* WORK INSTRUCTION *
Select each line in the data below that contains the word "Disease", matching its capitalization exactly.

* EXTRACTED ENTRIES *
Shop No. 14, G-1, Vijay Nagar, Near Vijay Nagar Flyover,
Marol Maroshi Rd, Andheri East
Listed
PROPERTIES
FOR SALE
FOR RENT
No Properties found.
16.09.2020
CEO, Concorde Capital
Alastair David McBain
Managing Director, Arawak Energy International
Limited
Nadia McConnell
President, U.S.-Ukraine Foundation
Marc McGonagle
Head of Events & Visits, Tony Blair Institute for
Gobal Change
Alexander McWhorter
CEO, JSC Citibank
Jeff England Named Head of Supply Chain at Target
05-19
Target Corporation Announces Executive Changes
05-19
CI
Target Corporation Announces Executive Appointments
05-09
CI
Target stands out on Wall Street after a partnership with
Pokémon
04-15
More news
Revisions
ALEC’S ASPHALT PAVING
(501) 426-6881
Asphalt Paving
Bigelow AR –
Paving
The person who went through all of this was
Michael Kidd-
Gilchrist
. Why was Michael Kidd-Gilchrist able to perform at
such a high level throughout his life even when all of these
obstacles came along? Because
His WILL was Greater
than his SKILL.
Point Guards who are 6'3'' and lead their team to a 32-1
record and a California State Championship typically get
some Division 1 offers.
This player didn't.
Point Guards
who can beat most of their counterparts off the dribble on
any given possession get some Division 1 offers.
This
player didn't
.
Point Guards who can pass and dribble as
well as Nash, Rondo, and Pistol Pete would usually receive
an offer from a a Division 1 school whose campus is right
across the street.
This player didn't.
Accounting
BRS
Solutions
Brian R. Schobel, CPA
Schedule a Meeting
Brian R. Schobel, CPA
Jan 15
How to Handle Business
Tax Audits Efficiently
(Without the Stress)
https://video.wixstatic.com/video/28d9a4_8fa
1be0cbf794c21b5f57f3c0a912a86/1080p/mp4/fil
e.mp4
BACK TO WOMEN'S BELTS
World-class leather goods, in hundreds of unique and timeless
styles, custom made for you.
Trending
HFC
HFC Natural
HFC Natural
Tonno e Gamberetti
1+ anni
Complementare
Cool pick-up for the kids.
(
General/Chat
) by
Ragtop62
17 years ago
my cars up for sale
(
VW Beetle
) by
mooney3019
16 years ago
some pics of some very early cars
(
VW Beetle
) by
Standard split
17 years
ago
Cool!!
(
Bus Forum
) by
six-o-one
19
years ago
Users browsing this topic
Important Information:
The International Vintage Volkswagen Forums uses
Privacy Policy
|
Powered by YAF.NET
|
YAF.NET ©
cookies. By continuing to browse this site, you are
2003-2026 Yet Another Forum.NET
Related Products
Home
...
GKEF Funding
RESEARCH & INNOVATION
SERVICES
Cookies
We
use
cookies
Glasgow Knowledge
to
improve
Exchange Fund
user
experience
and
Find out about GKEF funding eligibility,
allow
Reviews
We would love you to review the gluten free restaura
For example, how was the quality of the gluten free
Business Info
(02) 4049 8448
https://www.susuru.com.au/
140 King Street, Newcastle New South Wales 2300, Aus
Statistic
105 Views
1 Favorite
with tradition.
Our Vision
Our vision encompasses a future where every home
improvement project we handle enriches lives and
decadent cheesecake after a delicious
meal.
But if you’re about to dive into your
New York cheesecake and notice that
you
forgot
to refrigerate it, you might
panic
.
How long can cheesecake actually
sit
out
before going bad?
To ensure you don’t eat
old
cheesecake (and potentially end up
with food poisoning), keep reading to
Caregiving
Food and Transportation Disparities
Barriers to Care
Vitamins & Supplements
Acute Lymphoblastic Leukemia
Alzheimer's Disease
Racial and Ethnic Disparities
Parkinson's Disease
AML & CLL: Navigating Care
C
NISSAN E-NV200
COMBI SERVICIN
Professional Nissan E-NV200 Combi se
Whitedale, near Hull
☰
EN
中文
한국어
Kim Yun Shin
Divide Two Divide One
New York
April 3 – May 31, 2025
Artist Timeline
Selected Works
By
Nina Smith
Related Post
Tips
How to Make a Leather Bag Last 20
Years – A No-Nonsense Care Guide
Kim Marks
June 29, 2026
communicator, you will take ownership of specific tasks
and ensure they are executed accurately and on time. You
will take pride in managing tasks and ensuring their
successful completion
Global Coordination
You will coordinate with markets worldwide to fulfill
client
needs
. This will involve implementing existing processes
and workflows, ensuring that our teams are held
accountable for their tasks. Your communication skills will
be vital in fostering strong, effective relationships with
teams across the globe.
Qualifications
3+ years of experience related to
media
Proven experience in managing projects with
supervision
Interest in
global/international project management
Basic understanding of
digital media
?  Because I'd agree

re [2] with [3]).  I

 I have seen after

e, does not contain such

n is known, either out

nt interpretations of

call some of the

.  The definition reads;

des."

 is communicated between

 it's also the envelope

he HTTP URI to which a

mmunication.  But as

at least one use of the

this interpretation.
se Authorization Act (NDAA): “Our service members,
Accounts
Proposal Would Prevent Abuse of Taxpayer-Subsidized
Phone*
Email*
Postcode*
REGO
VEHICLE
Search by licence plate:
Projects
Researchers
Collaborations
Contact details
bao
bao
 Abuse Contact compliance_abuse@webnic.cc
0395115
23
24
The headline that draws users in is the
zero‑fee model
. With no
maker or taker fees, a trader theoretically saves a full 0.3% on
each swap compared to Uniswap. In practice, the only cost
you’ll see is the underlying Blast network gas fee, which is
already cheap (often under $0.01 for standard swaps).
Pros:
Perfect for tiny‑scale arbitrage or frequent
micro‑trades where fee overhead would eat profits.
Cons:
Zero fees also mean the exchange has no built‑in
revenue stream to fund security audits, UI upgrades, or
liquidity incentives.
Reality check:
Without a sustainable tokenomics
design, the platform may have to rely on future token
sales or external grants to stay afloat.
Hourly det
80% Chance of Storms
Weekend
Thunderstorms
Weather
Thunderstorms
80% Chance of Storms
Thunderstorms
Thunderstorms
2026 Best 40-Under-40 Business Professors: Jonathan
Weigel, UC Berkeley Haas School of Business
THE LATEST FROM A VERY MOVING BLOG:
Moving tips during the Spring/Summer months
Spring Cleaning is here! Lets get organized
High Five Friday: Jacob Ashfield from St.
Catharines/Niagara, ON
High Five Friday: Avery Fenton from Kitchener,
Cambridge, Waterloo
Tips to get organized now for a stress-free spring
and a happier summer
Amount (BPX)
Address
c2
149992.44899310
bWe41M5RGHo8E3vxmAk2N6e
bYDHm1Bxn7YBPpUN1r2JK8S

* ANSWER TO THE EXERCISE *
Alzheimer's Disease
Parkinson's Disease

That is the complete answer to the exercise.